NYSE’s owner to acquire Interactive Data from Silver Lake and Warburg Pincus for about $5.2bn
ICE expects cost synergies of $150m over a three-year period from the acquisition of Interactive Data. Reuters

Intercontinental Exchange (ICE) is acquiring Interactive Data (IDC) from private equity firms Silver Lake and Warburg Pincus in a cash and stock deal valued at about $5.2bn (£3.39bn,€4.7bn). It would pay $3.65bn in cash and the balance in ICE stock to conclude the deal.

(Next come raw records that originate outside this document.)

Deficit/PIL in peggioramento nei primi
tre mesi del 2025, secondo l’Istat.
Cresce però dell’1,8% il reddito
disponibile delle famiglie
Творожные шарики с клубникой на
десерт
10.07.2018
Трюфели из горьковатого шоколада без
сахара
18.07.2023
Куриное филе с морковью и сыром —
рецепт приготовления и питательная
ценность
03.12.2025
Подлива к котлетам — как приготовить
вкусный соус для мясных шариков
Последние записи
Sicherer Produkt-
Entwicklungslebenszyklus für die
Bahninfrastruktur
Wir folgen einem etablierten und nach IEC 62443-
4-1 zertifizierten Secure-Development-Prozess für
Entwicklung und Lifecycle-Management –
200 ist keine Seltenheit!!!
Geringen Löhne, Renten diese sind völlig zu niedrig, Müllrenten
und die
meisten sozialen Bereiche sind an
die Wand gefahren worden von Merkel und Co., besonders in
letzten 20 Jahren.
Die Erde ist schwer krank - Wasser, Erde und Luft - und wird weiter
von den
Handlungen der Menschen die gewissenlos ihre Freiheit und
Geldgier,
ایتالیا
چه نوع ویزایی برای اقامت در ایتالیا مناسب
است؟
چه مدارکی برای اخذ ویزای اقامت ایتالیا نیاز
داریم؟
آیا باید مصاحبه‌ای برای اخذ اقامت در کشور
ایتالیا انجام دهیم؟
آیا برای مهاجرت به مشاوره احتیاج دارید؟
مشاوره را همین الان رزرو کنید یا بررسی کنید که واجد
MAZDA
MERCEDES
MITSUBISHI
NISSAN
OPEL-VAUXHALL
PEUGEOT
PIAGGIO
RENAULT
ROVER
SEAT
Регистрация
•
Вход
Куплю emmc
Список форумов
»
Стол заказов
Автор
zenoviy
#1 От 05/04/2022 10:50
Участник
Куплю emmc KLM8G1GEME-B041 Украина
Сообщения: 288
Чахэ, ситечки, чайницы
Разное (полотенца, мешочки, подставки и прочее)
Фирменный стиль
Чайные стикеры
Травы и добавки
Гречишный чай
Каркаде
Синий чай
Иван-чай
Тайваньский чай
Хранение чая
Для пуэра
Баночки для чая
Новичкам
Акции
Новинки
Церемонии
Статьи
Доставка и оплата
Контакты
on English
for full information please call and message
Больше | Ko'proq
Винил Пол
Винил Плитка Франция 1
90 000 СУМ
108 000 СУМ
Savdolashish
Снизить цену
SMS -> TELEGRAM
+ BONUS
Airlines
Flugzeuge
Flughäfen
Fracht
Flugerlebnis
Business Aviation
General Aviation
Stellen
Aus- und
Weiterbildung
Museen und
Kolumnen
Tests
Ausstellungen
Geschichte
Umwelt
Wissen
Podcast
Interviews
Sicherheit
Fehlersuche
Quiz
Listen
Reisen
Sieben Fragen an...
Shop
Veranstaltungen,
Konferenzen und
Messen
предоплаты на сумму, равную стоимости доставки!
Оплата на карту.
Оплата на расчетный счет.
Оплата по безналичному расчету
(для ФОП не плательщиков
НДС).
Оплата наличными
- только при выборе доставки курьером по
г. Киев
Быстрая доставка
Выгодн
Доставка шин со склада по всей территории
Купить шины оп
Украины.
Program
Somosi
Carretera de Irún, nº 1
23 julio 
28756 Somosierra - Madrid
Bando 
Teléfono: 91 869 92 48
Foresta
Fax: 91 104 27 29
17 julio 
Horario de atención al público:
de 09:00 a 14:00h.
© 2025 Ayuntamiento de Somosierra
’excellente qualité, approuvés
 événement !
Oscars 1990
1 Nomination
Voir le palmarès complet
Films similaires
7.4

The deal has been approved by the boards of both the companies and is expected to close by the end of the year. The acquisition of the financial data and analytics provider will help ICE to grow its market data business by adding technology platforms and increasing new data and valuation services. ICE said it expected cost synergies of $150m over a three-year period due to the deal.

According to Burton-Taylor International Consulting, post the deal, ICE will be the third largest financial market data provider, after Bloomberg and Thomson Reuters. ICE, which is valued at about $27.5bn, owns the New York Stock Exchange (NYSE) apart from ten other exchanges and seven clearing houses.

It overbid other interested suitors such as Nasdaq and Markit by several hundred million dollars to clinch IDC, which also drew interest from many bidders, because of its products in the bond pricing vertical that none of its peers have.

The transaction reflects ICE's view of the growing opportunity to make money from bond-price data, which is among the best-known products of IDC as the buying and selling of corporate debt shifts to electronic marketplaces.

Silver lake and Warburg Pincus acquired Interactive Data in July 2010, following which IDC's shareholders were entitled to receive $33.86 in cash for each share of common stock owned. This also led to IDC's delisting from the NYSE. Both the PE firms now stand to triple their investments from the ICE deal.